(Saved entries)
---+---

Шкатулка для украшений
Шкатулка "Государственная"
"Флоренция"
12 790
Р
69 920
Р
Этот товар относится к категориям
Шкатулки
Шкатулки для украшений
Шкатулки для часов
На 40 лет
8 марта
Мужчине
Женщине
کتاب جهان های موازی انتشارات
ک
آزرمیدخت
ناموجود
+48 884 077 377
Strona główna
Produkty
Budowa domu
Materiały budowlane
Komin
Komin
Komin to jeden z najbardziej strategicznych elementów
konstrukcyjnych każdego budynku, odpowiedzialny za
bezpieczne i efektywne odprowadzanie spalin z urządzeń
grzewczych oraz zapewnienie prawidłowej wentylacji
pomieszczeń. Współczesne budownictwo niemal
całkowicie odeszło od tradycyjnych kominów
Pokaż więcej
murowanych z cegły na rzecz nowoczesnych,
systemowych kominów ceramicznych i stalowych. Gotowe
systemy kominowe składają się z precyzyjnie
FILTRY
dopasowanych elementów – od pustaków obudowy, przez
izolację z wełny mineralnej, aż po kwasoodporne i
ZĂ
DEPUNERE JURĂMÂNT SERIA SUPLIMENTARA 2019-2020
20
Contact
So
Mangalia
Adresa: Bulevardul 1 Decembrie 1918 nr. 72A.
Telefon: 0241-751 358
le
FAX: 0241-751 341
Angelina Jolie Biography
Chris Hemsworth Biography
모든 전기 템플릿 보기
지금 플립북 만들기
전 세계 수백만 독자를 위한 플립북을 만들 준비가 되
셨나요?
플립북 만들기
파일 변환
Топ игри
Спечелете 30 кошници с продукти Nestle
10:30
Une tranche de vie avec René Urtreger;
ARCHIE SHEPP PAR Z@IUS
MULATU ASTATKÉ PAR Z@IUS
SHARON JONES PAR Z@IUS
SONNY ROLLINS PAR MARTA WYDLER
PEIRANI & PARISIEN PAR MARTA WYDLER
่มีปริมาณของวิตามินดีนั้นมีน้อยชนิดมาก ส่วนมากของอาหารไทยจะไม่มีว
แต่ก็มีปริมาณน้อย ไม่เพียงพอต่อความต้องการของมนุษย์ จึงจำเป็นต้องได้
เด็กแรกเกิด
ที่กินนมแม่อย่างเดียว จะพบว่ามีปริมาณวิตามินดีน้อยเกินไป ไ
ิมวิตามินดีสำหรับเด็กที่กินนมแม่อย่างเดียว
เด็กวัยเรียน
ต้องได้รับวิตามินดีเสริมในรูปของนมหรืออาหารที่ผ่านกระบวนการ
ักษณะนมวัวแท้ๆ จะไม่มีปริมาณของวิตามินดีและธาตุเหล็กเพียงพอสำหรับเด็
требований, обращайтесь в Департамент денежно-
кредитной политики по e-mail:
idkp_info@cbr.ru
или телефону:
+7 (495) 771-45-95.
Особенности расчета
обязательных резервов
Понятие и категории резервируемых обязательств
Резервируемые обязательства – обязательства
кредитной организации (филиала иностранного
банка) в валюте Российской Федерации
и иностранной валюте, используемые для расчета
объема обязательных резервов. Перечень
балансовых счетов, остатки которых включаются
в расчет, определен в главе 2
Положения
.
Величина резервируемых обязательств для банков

---+---

Task: Among the entries above, copy exactly only the lines starting with the one containing "Pokaż więcej" and going through the one containing "ที่กินนมแม่อย่างเดียว จะพบว่ามีปริมาณวิตามินดีน้อยเกินไป ไ", both ends included.

Answer to the exercise:
Pokaż więcej
murowanych z cegły na rzecz nowoczesnych,
systemowych kominów ceramicznych i stalowych. Gotowe
systemy kominowe składają się z precyzyjnie
FILTRY
dopasowanych elementów – od pustaków obudowy, przez
izolację z wełny mineralnej, aż po kwasoodporne i
ZĂ
DEPUNERE JURĂMÂNT SERIA SUPLIMENTARA 2019-2020
20
Contact
So
Mangalia
Adresa: Bulevardul 1 Decembrie 1918 nr. 72A.
Telefon: 0241-751 358
le
FAX: 0241-751 341
Angelina Jolie Biography
Chris Hemsworth Biography
모든 전기 템플릿 보기
지금 플립북 만들기
전 세계 수백만 독자를 위한 플립북을 만들 준비가 되
셨나요?
플립북 만들기
파일 변환
Топ игри
Спечелете 30 кошници с продукти Nestle
10:30
Une tranche de vie avec René Urtreger;
ARCHIE SHEPP PAR Z@IUS
MULATU ASTATKÉ PAR Z@IUS
SHARON JONES PAR Z@IUS
SONNY ROLLINS PAR MARTA WYDLER
PEIRANI & PARISIEN PAR MARTA WYDLER
่มีปริมาณของวิตามินดีนั้นมีน้อยชนิดมาก ส่วนมากของอาหารไทยจะไม่มีว
แต่ก็มีปริมาณน้อย ไม่เพียงพอต่อความต้องการของมนุษย์ จึงจำเป็นต้องได้
เด็กแรกเกิด
ที่กินนมแม่อย่างเดียว จะพบว่ามีปริมาณวิตามินดีน้อยเกินไป ไ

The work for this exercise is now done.